2 thoughts on “On the Metaphysical Problem of Annihilation-ism

  1. I love your focus on man’s”ability”. We are losing that focus in so many areas of society from the push for collectivism to Calvinism which is a form of the same.

    So many want to make it a crime or a sin to be “able”. Reminds me of my Aunt who always told us: God gave you a good brain, now use it!!!

  2. And you inherited YOUR good brain from your Aunt! (Among others, I’m sure.)

    Well…yes, this really forms the basis for my understanding of how anything, but particularly man, can relate to God. If man has no ability, then I really don’t see how he can exist. And if man has ability, I believe that it must be THE thing that defines his existence. Otherwise, he is really just compelled by some external force. And if that is the case, then there really isn’t “man” at all.

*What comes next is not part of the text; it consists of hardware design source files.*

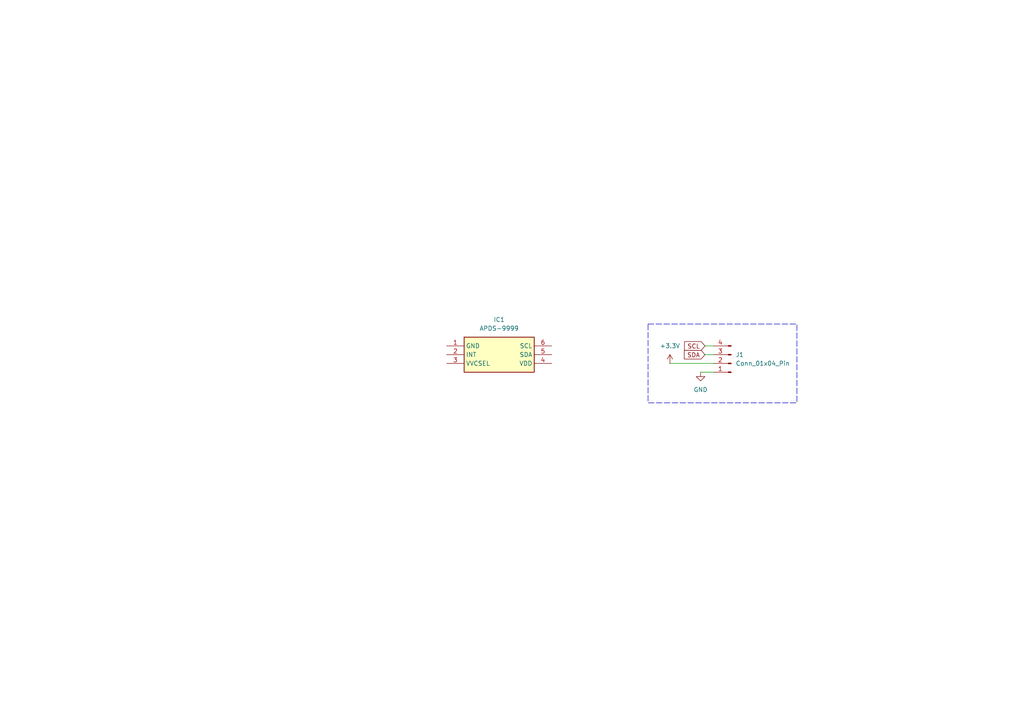
<source format=kicad_sch>
(kicad_sch
	(version 20231120)
	(generator "eeschema")
	(generator_version "8.0")
	(uuid "ef8d1498-06d2-44f8-a4a9-e0c3d83a66fa")
	(paper "A4")
	
	(wire
		(pts
			(xy 204.47 100.33) (xy 207.01 100.33)
		)
		(stroke
			(width 0)
			(type default)
		)
		(uuid "058a1384-f6be-4255-a2e5-56dce30395e8")
	)
	(wire
		(pts
			(xy 204.47 102.87) (xy 207.01 102.87)
		)
		(stroke
			(width 0)
			(type default)
		)
		(uuid "2632fb8c-3329-4b88-bc09-1d63ca90b0e0")
	)
	(wire
		(pts
			(xy 194.31 105.41) (xy 207.01 105.41)
		)
		(stroke
			(width 0)
			(type default)
		)
		(uuid "33ec4693-5ec9-4461-aa8f-ffcf3745f1cb")
	)
	(wire
		(pts
			(xy 203.2 107.95) (xy 207.01 107.95)
		)
		(stroke
			(width 0)
			(type default)
		)
		(uuid "647090e2-3d39-486f-9834-953a51c99dcc")
	)
	(rectangle
		(start 187.96 93.98)
		(end 231.14 116.84)
		(stroke
			(width 0)
			(type dash)
		)
		(fill
			(type none)
		)
		(uuid 7c64e56d-ca96-43e9-aa9f-e8e95720057d)
	)
	(global_label "SCL"
		(shape input)
		(at 204.47 100.33 180)
		(fields_autoplaced yes)
		(effects
			(font
				(size 1.27 1.27)
			)
			(justify right)
		)
		(uuid "77e22c6d-9239-45c0-8340-a0b928225c7c")
		(property "Intersheetrefs" "${INTERSHEET_REFS}"
			(at 197.9772 100.33 0)
			(effects
				(font
					(size 1.27 1.27)
				)
				(justify right)
				(hide yes)
			)
		)
	)
	(global_label "SDA"
		(shape input)
		(at 204.47 102.87 180)
		(fields_autoplaced yes)
		(effects
			(font
				(size 1.27 1.27)
			)
			(justify right)
		)
		(uuid "ef262008-c2ca-4386-925e-c0527cd773e6")
		(property "Intersheetrefs" "${INTERSHEET_REFS}"
			(at 197.9167 102.87 0)
			(effects
				(font
					(size 1.27 1.27)
				)
				(justify right)
				(hide yes)
			)
		)
	)
	(symbol
		(lib_id "APDS-9999:APDS-9999")
		(at 129.54 100.33 0)
		(unit 1)
		(exclude_from_sim no)
		(in_bom yes)
		(on_board yes)
		(dnp no)
		(fields_autoplaced yes)
		(uuid "7902a728-6c16-4c57-aeba-9cfdfa613baf")
		(property "Reference" "IC1"
			(at 144.78 92.71 0)
			(effects
				(font
					(size 1.27 1.27)
				)
			)
		)
		(property "Value" "APDS-9999"
			(at 144.78 95.25 0)
			(effects
				(font
					(size 1.27 1.27)
				)
			)
		)
		(property "Footprint" "SON65P200X200X75-6N-D"
			(at 156.21 195.25 0)
			(effects
				(font
					(size 1.27 1.27)
				)
				(justify left top)
				(hide yes)
			)
		)
		(property "Datasheet" "https://docs.broadcom.com/doc/APDS-9999-DS"
			(at 156.21 295.25 0)
			(effects
				(font
					(size 1.27 1.27)
				)
				(justify left top)
				(hide yes)
			)
		)
		(property "Description" "Ambient Light Sensors Integrated Digital RGB+PS"
			(at 129.794 92.202 0)
			(effects
				(font
					(size 1.27 1.27)
				)
				(hide yes)
			)
		)
		(property "Height" "0.75"
			(at 156.21 495.25 0)
			(effects
				(font
					(size 1.27 1.27)
				)
				(justify left top)
				(hide yes)
			)
		)
		(property "Mouser Part Number" ""
			(at 156.21 595.25 0)
			(effects
				(font
					(size 1.27 1.27)
				)
				(justify left top)
				(hide yes)
			)
		)
		(property "Mouser Price/Stock" ""
			(at 156.21 695.25 0)
			(effects
				(font
					(size 1.27 1.27)
				)
				(justify left top)
				(hide yes)
			)
		)
		(property "Manufacturer_Name" "Avago Technologies"
			(at 156.21 795.25 0)
			(effects
				(font
					(size 1.27 1.27)
				)
				(justify left top)
				(hide yes)
			)
		)
		(property "Manufacturer_Part_Number" "APDS-9999"
			(at 156.21 895.25 0)
			(effects
				(font
					(size 1.27 1.27)
				)
				(justify left top)
				(hide yes)
			)
		)
		(pin "6"
			(uuid "3b9ddb6c-6a54-4eca-b146-cb7689c457c2")
		)
		(pin "3"
			(uuid "5481611f-53c9-4a5c-a734-212c4c523eb0")
		)
		(pin "2"
			(uuid "c6659f8c-f170-4194-8be0-fa5214884503")
		)
		(pin "4"
			(uuid "7884ff5c-ecfd-4add-8d72-7113661d52c1")
		)
		(pin "1"
			(uuid "0553d892-a985-4328-bb8e-3de03952ff75")
		)
		(pin "5"
			(uuid "ee617881-7569-47f8-b0ea-db545babb737")
		)
		(instances
			(project "RGBPS Breakout"
				(path "/ef8d1498-06d2-44f8-a4a9-e0c3d83a66fa"
					(reference "IC1")
					(unit 1)
				)
			)
		)
	)
	(symbol
		(lib_id "power:GND")
		(at 203.2 107.95 0)
		(unit 1)
		(exclude_from_sim no)
		(in_bom yes)
		(on_board yes)
		(dnp no)
		(fields_autoplaced yes)
		(uuid "8e61c911-5ce3-44bf-9a6a-7f54f9f54f5e")
		(property "Reference" "#PWR01"
			(at 203.2 114.3 0)
			(effects
				(font
					(size 1.27 1.27)
				)
				(hide yes)
			)
		)
		(property "Value" "GND"
			(at 203.2 113.03 0)
			(effects
				(font
					(size 1.27 1.27)
				)
			)
		)
		(property "Footprint" ""
			(at 203.2 107.95 0)
			(effects
				(font
					(size 1.27 1.27)
				)
				(hide yes)
			)
		)
		(property "Datasheet" ""
			(at 203.2 107.95 0)
			(effects
				(font
					(size 1.27 1.27)
				)
				(hide yes)
			)
		)
		(property "Description" "Power symbol creates a global label with name \"GND\" , ground"
			(at 203.2 107.95 0)
			(effects
				(font
					(size 1.27 1.27)
				)
				(hide yes)
			)
		)
		(pin "1"
			(uuid "5bf88481-af89-46c0-9ab8-fc490e3dc8bf")
		)
		(instances
			(project "RGBPS Breakout"
				(path "/ef8d1498-06d2-44f8-a4a9-e0c3d83a66fa"
					(reference "#PWR01")
					(unit 1)
				)
			)
		)
	)
	(symbol
		(lib_id "power:+3.3V")
		(at 194.31 105.41 0)
		(unit 1)
		(exclude_from_sim no)
		(in_bom yes)
		(on_board yes)
		(dnp no)
		(fields_autoplaced yes)
		(uuid "9dc31f7e-f4d0-4325-9220-f27bc7bbe5b7")
		(property "Reference" "#PWR02"
			(at 194.31 109.22 0)
			(effects
				(font
					(size 1.27 1.27)
				)
				(hide yes)
			)
		)
		(property "Value" "+3.3V"
			(at 194.31 100.33 0)
			(effects
				(font
					(size 1.27 1.27)
				)
			)
		)
		(property "Footprint" ""
			(at 194.31 105.41 0)
			(effects
				(font
					(size 1.27 1.27)
				)
				(hide yes)
			)
		)
		(property "Datasheet" ""
			(at 194.31 105.41 0)
			(effects
				(font
					(size 1.27 1.27)
				)
				(hide yes)
			)
		)
		(property "Description" "Power symbol creates a global label with name \"+3.3V\""
			(at 194.31 105.41 0)
			(effects
				(font
					(size 1.27 1.27)
				)
				(hide yes)
			)
		)
		(pin "1"
			(uuid "be85c19c-4e57-41fc-80c9-4c10e1244b7b")
		)
		(instances
			(project "RGBPS Breakout"
				(path "/ef8d1498-06d2-44f8-a4a9-e0c3d83a66fa"
					(reference "#PWR02")
					(unit 1)
				)
			)
		)
	)
	(symbol
		(lib_id "Connector:Conn_01x04_Pin")
		(at 212.09 105.41 180)
		(unit 1)
		(exclude_from_sim no)
		(in_bom yes)
		(on_board yes)
		(dnp no)
		(fields_autoplaced yes)
		(uuid "aca7bbea-a776-4a94-93df-83db5077d71c")
		(property "Reference" "J1"
			(at 213.36 102.8699 0)
			(effects
				(font
					(size 1.27 1.27)
				)
				(justify right)
			)
		)
		(property "Value" "Conn_01x04_Pin"
			(at 213.36 105.4099 0)
			(effects
				(font
					(size 1.27 1.27)
				)
				(justify right)
			)
		)
		(property "Footprint" ""
			(at 212.09 105.41 0)
			(effects
				(font
					(size 1.27 1.27)
				)
				(hide yes)
			)
		)
		(property "Datasheet" "~"
			(at 212.09 105.41 0)
			(effects
				(font
					(size 1.27 1.27)
				)
				(hide yes)
			)
		)
		(property "Description" "Generic connector, single row, 01x04, script generated"
			(at 212.09 105.41 0)
			(effects
				(font
					(size 1.27 1.27)
				)
				(hide yes)
			)
		)
		(pin "2"
			(uuid "8bc98443-0830-4660-8f1d-26e8a345f05e")
		)
		(pin "4"
			(uuid "98d16c94-b2bd-4045-ac61-f4f8860274b1")
		)
		(pin "3"
			(uuid "46bea14c-ff6e-4937-856f-19a838704a60")
		)
		(pin "1"
			(uuid "326f3fb8-a59a-40d3-83b3-a281b8477659")
		)
		(instances
			(project "RGBPS Breakout"
				(path "/ef8d1498-06d2-44f8-a4a9-e0c3d83a66fa"
					(reference "J1")
					(unit 1)
				)
			)
		)
	)
	(sheet_instances
		(path "/"
			(page "1")
		)
	)
)

</source>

    It’s not a fist-shaking at the Calvinist doctrine of inability (well…I mean, it is, a little, because they soooo deserve to have fists shaken at their doctrine) so much as it is merely a metaphysical fact that I’m pointing out, I feel.that God will never create something to do something He can do better Himself. And given that He is God, that would include, well, everything!. So creation cannot exist to be controlled by God. Certainly I’m not doubting the idea that God can intervene in His creation to compel an outcome; I’m just saying that it seems clear to me that this cannot come about as a result of God POSSESSING the created thing. Remember, anything that God possesses becomes God (there is no “part” of God because it impossible that something can only be “partly perfect”). So created thing cannot BE God, and thus, we must accept that the “how” of God moving upon His creation does not entail BECOMING creation–which is an impossible metaphysical contradiction.